Selbst das ökologischste Neubau-Einfamilienhaus ist aus Klima- und Umweltsicht kaum zu vertreten. Bessere Karten haben die Sanierung bestehender Gebäude oder alternative Konzepte.

In Deutschland gingen zu Jahresbeginn die Wogen hoch: Zuerst wurden in neuen Bebau-ungsplänen eines grün regierten Hamburger Vororts keine Einfamilienhäuser mehr ausge-wiesen, dann äußerte sich auch noch Grünen-Fraktionschef Anton Hofreiter kritisch dazu:
Zu hoch seien Flächen-, Baustoff- und Energieverbrauch, dazu würden sie die Zersiedelung fördern, so seine Kritik. Die Folge: Binnen Kurzem geisterte der Narrativ vom „Bauverbot für Einfamilienhäuser“ durch die Medien und sorgte angesichts der großen Beliebtheit des Einfamilienhauses in Deutschland für heftige Reaktionen. Aber nicht nur dort: Auch in Öster-reich haben sich im Zuge der deutschen Diskussion rund zwei Drittel der Bevölkerung, konkret 68 Prozent, gegen ein Bauverbot für Einfamilienhäuser aus Gründen des Umwelt- und Klimaschutzes ausgesprochen, wie eine repräsentative Umfrage des Gallup Instituts, die von Raiffeisen Immobilien Österreich in Auftrag gegeben wurde, zeigte. Vor allem Frauen und Besserverdiener mit einem Haushaltsnettoeinkommen über 3.000 Euro lehnten mit jeweils 70 Prozent ein derartiges Verbot ab.

Renaissance des Landlebens.
Kein Wunder, ist das Einfamilienhaus mit 65 Prozent nach wie vor der erklärte Wohntraum der Österreicher. Mit 15 Prozent belegt die Eigentumswohnung weit abgeschlagen Platz zwei, gefolgt vom Mehrfamilienhaus im Eigentum. „Wegen der Pandemie erlebt die Sehnsucht nach dem Leben auf dem Land eine Renaissance. Somit steigt das Interesse an Einfamilienhäusern weiter“, sagt dazu Mag. Nikolaus Lallitsch, Sprecher von Raiffeisen Immobilien Österreich.

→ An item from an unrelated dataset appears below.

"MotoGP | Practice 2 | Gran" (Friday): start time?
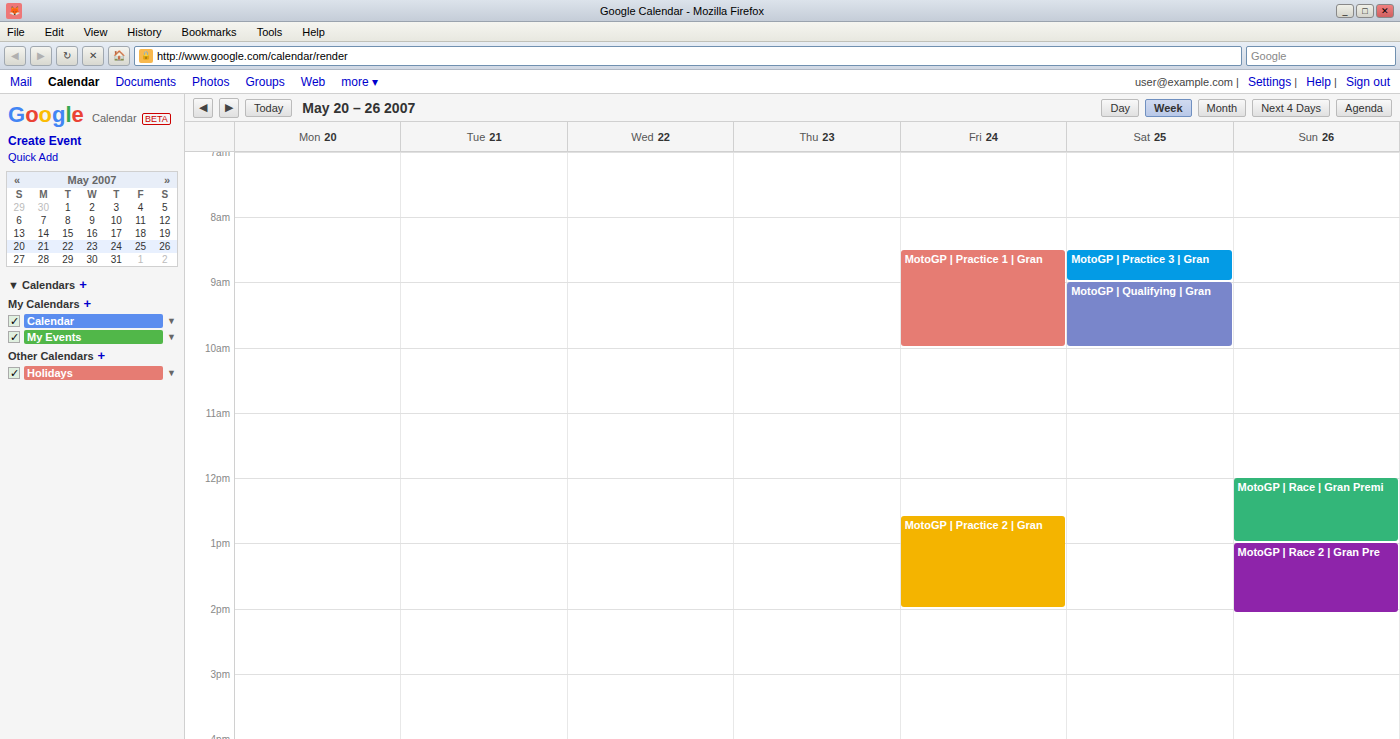
12:35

Besonders junge Familien, die ihren Kindern Sicherheit, Sauberkeit und Raum zur Entfaltung bieten wollten, würden diese Wohnform schätzen. „Gleiches gilt für die sogenannten Best Ager, die aus dem Hamsterrad aussteigen wollen“, weiß Lallitsch. Unter den Berufsgruppen träumen besonders Schüler und Studenten vom Einfamilienhaus (72 Prozent), gefolgt von Selbstständigen, Freiberuflern und leitenden Angestellten (70 Prozent).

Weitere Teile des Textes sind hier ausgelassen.